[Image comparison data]
-*-

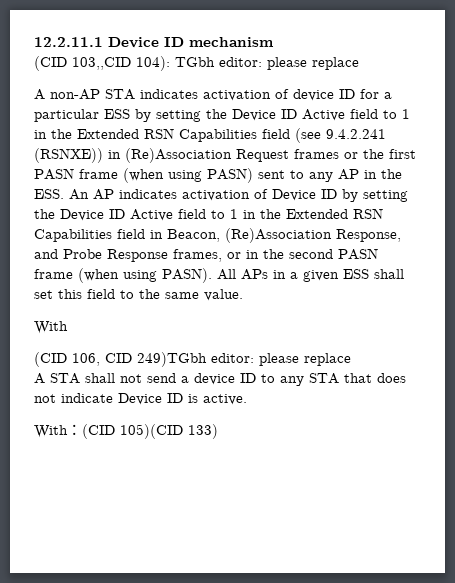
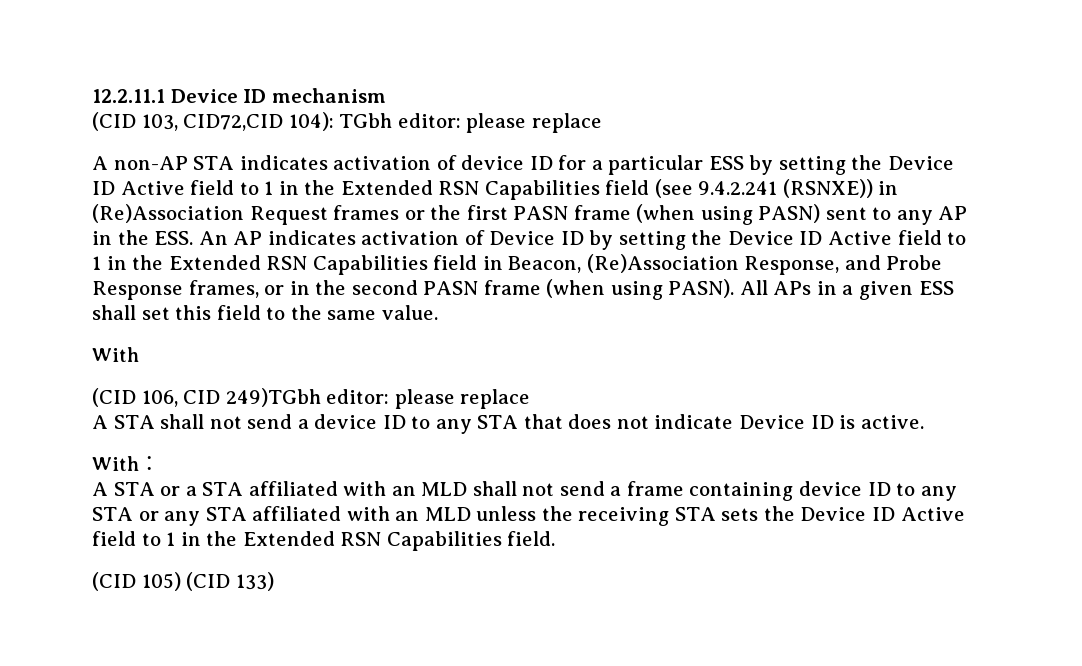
[72,57,131,70] 103,,CID -> [141,114,284,131] 103, CID72,CID
[82,424,183,439] (CID 105)(CID -> [92,481,957,501] [92,506,965,526] [92,531,556,551] [92,572,231,591] // A STA or a STA affiliated with an MLD shall not send a frame containing device ID to any STA or any STA affiliated with an MLD unless the receiving STA sets the Device ID Active field to 1 in the Extended RSN Capabilities field. // (CID 105) (CID

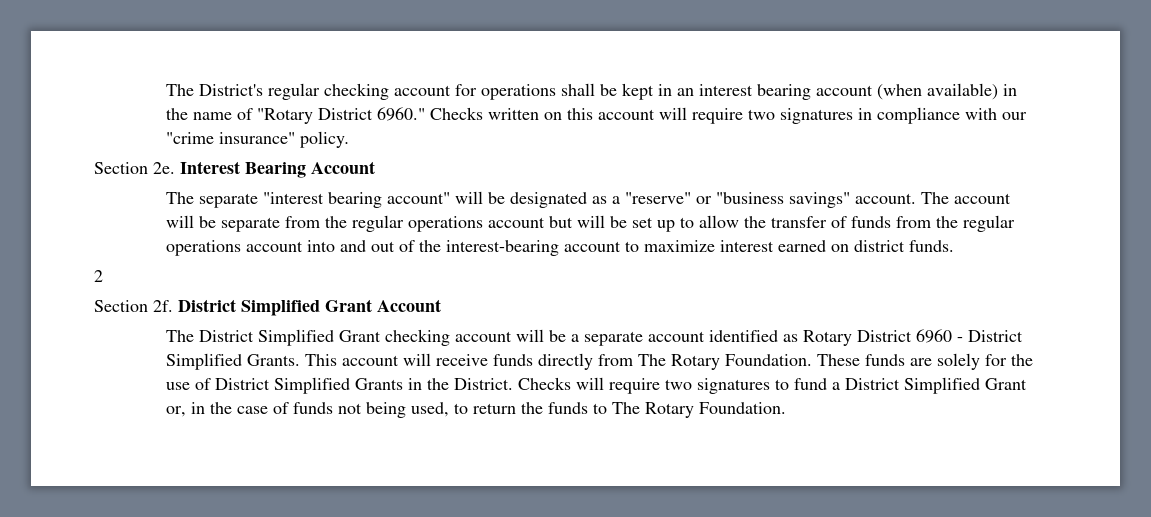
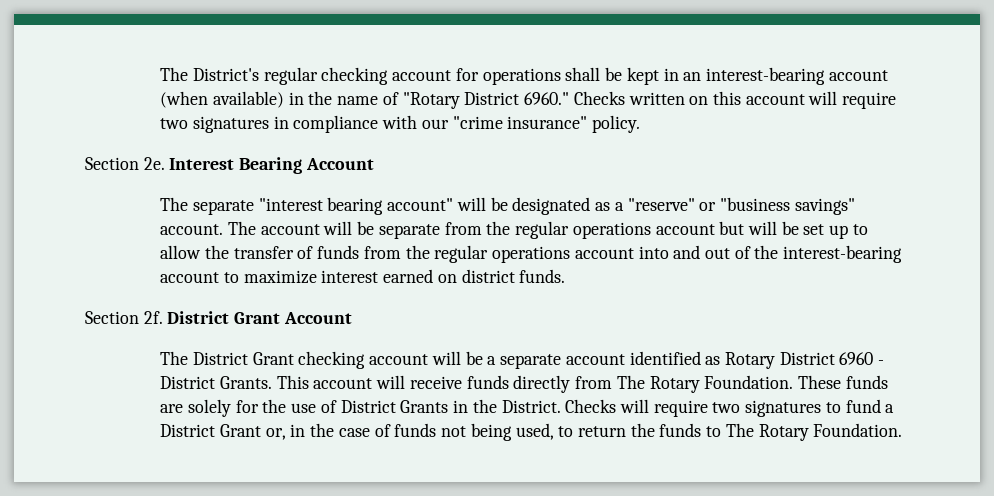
[699,84,812,100] interest bearing -> [706,67,826,85] interest-bearing
[94,270,103,282] // 2 -> (566, 276) none
[241,300,320,316] Simplified -> (230, 317) none
[258,329,335,346] Simplified -> (249, 358) none
[166,353,243,370] Simplified -> (216, 382) none
[274,377,351,394] Simplified -> (396, 406) none
[904,377,981,394] Simplified -> (216, 430) none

-*-

• WHAT YOU WILL DO: Which lines of the data contain "none"? Copy them all.

• RESPONSE:
[94,270,103,282] // 2 -> (566, 276) none
[241,300,320,316] Simplified -> (230, 317) none
[258,329,335,346] Simplified -> (249, 358) none
[166,353,243,370] Simplified -> (216, 382) none
[274,377,351,394] Simplified -> (396, 406) none
[904,377,981,394] Simplified -> (216, 430) none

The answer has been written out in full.